When the two traits and the two studies are identical, the right hand side reduces to $N\ell_jh_g^2/M + 1$, the original formula (without population stratification).

Empirical results

They applied xt-LDSC to 24 traits. They find some obvious ones: birth length and birth weight are genetically correlated; HDL and triglycerides are (genetically) anticorrelated; Crohn’s and ulcerative colitis are (genetically) correlated. They also find some big correlations that seem less obviously genetic: education anti-correlates with both smoking and triglycerides. A later study found that cross-trait assortative mating can severely bias genetic correlation estimates, so I will not put too much stock into these results, but xt-LDSC is still an important building block.

Stay tuned for part 4: lime.

The next part of this series is on lime (signed) linkage disequilibrium score regression.

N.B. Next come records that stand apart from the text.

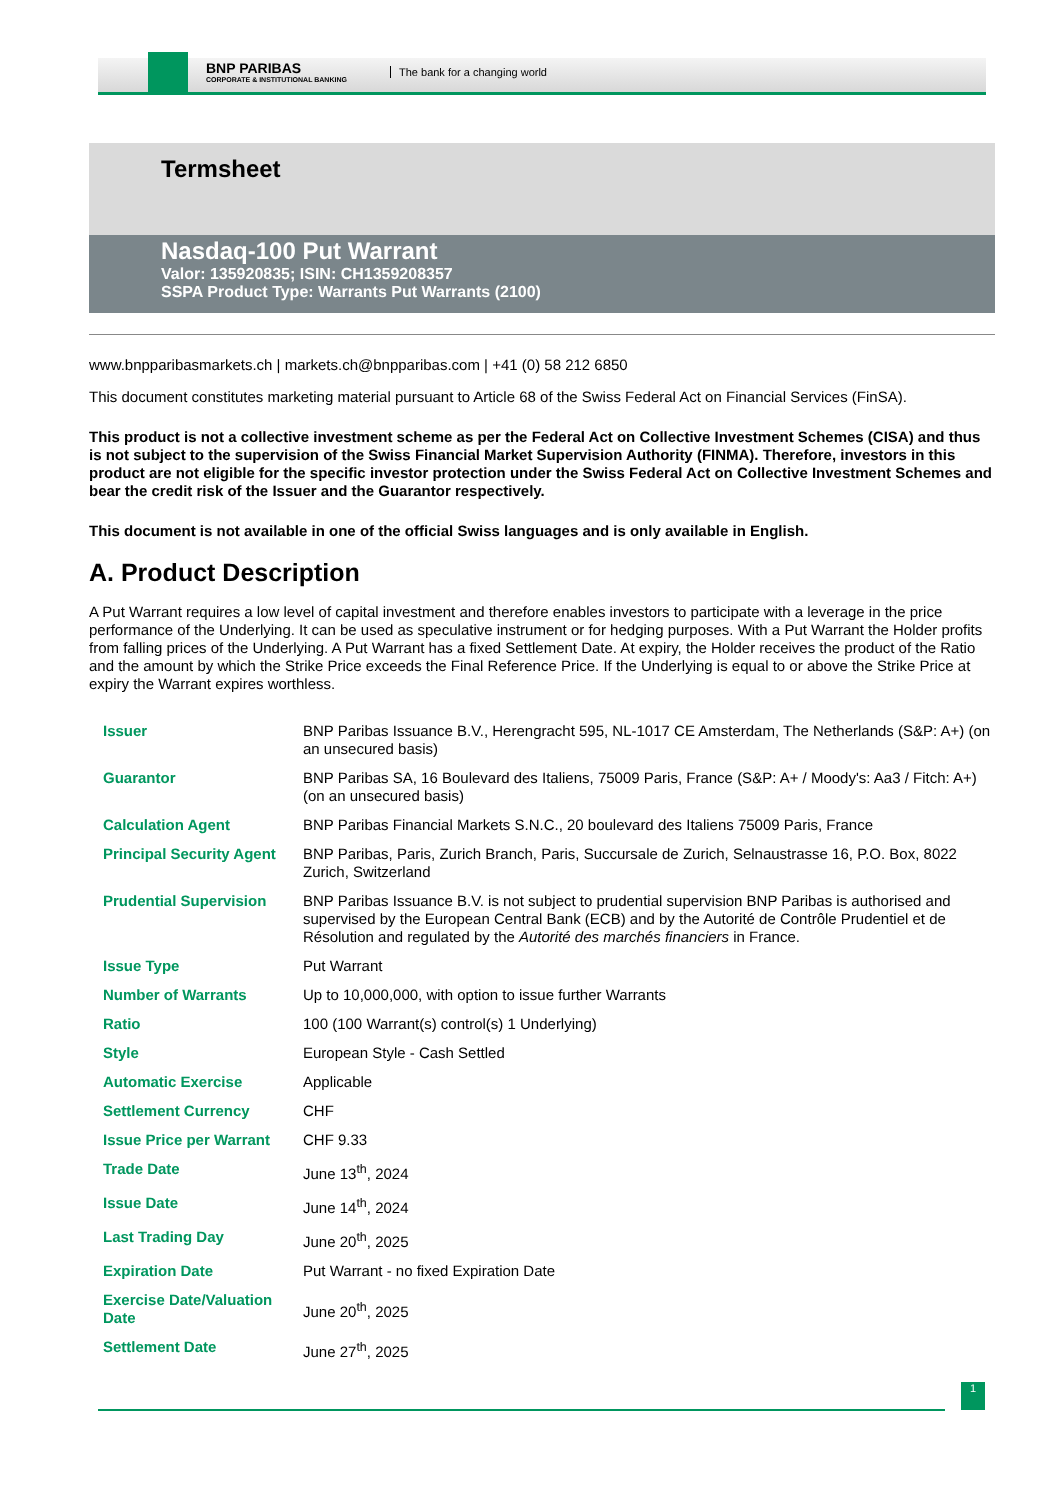BNP PARIBAS
CORPORATE & INSTITUTIONAL BANKING
The bank for a changing world
Termsheet
Nasdaq-100 Put Warrant
Valor: 135920835; ISIN: CH1359208357
SSPA Product Type: Warrants Put Warrants (2100)
www.bnpparibasmarkets.ch | markets.ch@bnpparibas.com | +41 (0) 58 212 6850
This document constitutes marketing material pursuant to Article 68 of the Swiss Federal Act on Financial Services (FinSA).
This product is not a collective investment scheme as per the Federal Act on Collective Investment Schemes (CISA) and thus is not subject to the supervision of the Swiss Financial Market Supervision Authority (FINMA). Therefore, investors in this product are not eligible for the specific investor protection under the Swiss Federal Act on Collective Investment Schemes and bear the credit risk of the Issuer and the Guarantor respectively.
This document is not available in one of the official Swiss languages and is only available in English.
A. Product Description
A Put Warrant requires a low level of capital investment and therefore enables investors to participate with a leverage in the price performance of the Underlying. It can be used as speculative instrument or for hedging purposes. With a Put Warrant the Holder profits from falling prices of the Underlying. A Put Warrant has a fixed Settlement Date. At expiry, the Holder receives the product of the Ratio and the amount by which the Strike Price exceeds the Final Reference Price. If the Underlying is equal to or above the Strike Price at expiry the Warrant expires worthless.
| Issuer | BNP Paribas Issuance B.V., Herengracht 595, NL-1017 CE Amsterdam, The Netherlands (S&P: A+) (on an unsecured basis) |
| Guarantor | BNP Paribas SA, 16 Boulevard des Italiens, 75009 Paris, France (S&P: A+ / Moody's: Aa3 / Fitch: A+) (on an unsecured basis) |
| Calculation Agent | BNP Paribas Financial Markets S.N.C., 20 boulevard des Italiens 75009 Paris, France |
| Principal Security Agent | BNP Paribas, Paris, Zurich Branch, Paris, Succursale de Zurich, Selnaustrasse 16, P.O. Box, 8022 Zurich, Switzerland |
| Prudential Supervision | BNP Paribas Issuance B.V. is not subject to prudential supervision BNP Paribas is authorised and supervised by the European Central Bank (ECB) and by the Autorité de Contrôle Prudentiel et de Résolution and regulated by the Autorité des marchés financiers in France. |
| Issue Type | Put Warrant |
| Number of Warrants | Up to 10,000,000, with option to issue further Warrants |
| Ratio | 100 (100 Warrant(s) control(s) 1 Underlying) |
| Style | European Style - Cash Settled |
| Automatic Exercise | Applicable |
| Settlement Currency | CHF |
| Issue Price per Warrant | CHF 9.33 |
| Trade Date | June 13<sup>th</sup>, 2024 |
| Issue Date | June 14<sup>th</sup>, 2024 |
| Last Trading Day | June 20<sup>th</sup>, 2025 |
| Expiration Date | Put Warrant - no fixed Expiration Date |
| Exercise Date/Valuation Date | June 20<sup>th</sup>, 2025 |
| Settlement Date | June 27<sup>th</sup>, 2025 |
1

Notes on derivation of cranberry LDSC

A key justification for the nomenclature is that $\rho_g$ equals the correlation between $y_{g1}$ and $y_{g2}$ where $y_g$ is a prediction of the phenotype based solely available genotypes. In other words: given only genetic effects, with no influence of environment or selection bias etc., this is how correlated the phenotypes would be. This justification is Lemma 1 and the proof is quite quick.

The core assumption is $Cov[(\beta_1, \beta_2)] = \rho_g/M$. The derivation is mostly pretty straightforward, except section 1.1 equation 5:

\[\frac{1}{\sqrt{N_1N_2}}E[Y_j^TYZ_j^TZ] = \ell_j + \frac{MN_s}{\sqrt{N_1N_2}}\]

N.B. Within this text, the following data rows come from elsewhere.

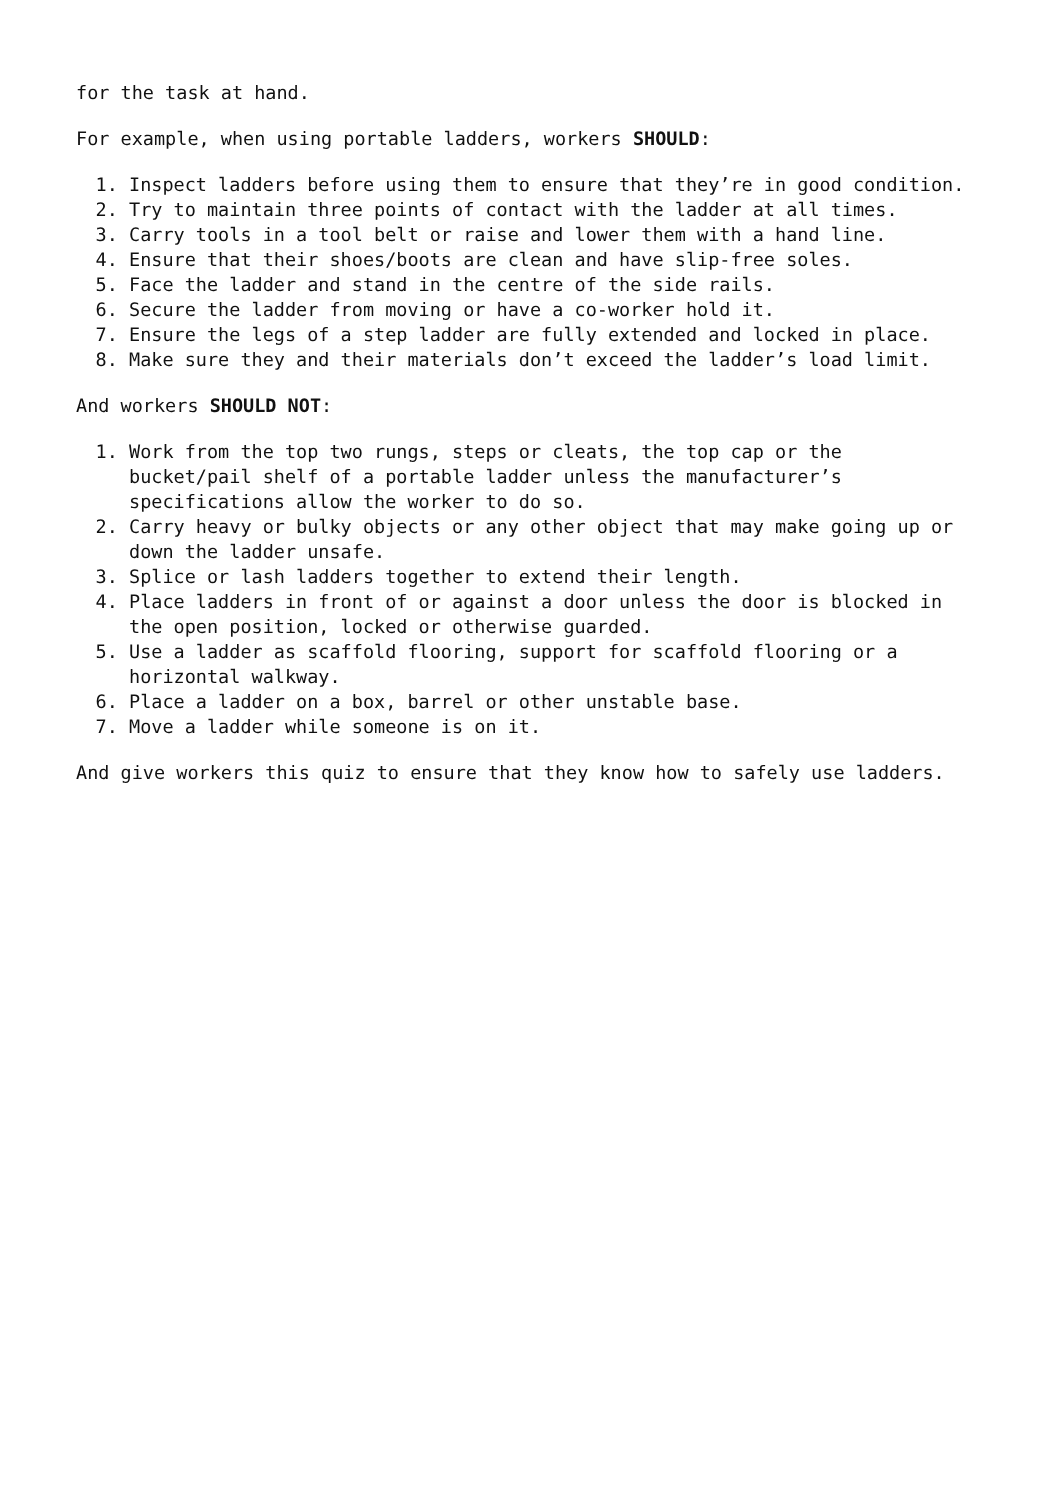for the task at hand.
For example, when using portable ladders, workers SHOULD:
1. Inspect ladders before using them to ensure that they’re in good condition.
2. Try to maintain three points of contact with the ladder at all times.
3. Carry tools in a tool belt or raise and lower them with a hand line.
4. Ensure that their shoes/boots are clean and have slip-free soles.
5. Face the ladder and stand in the centre of the side rails.
6. Secure the ladder from moving or have a co-worker hold it.
7. Ensure the legs of a step ladder are fully extended and locked in place.
8. Make sure they and their materials don’t exceed the ladder’s load limit.
And workers SHOULD NOT:
1. Work from the top two rungs, steps or cleats, the top cap or the
bucket/pail shelf of a portable ladder unless the manufacturer’s
specifications allow the worker to do so.
2. Carry heavy or bulky objects or any other object that may make going up or
down the ladder unsafe.
3. Splice or lash ladders together to extend their length.
4. Place ladders in front of or against a door unless the door is blocked in
the open position, locked or otherwise guarded.
5. Use a ladder as scaffold flooring, support for scaffold flooring or a
horizontal walkway.
6. Place a ladder on a box, barrel or other unstable base.
7. Move a ladder while someone is on it.
And give workers this quiz to ensure that they know how to safely use ladders.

$Y$ and $Z$ are standardized genotypes. They cover the same SNPs but potentially different individuals. So part of the confusion is that $Y$ and $Z_j$ are not conformable! Starting from equation 3, the $Z_j^TZ$ term should really be transposed. Getting past that, $Y_j^TY$ is a vector of correlations between genotype $j$ and all genotypes, which we might reasonably call $\hat r_{jY}$. Applying the same logic to $Z$, we now have a dot product $\hat r_{jY}^T \hat r_{jZ}$, which is a sum $\sum_k \hat r_{jkY} \hat r_{jkZ}$ that looks very similar to an LD score. …

… So where does the $\frac{MN_s}{\sqrt{N_1N_2}}$ come from?? I see no explanation. With all three of vanilla, strawberry, and cranberry published in 2015, this must have been second nature to Bulik-Sullivan and Finucane by now. It’s not second nature to me at the moment, but I notice $\hat r_{jkZ}$ is a sample correlation coefficient, and in vanilla supplement eqn 1.7, 1.8 (pdf), they explain that this sample estimate is higher than the true value $r_{jkZ}$, which leaves room for an extra term to pop out. Bias of the sample correlation coefficient seems to be hard but well-studied (CV thread).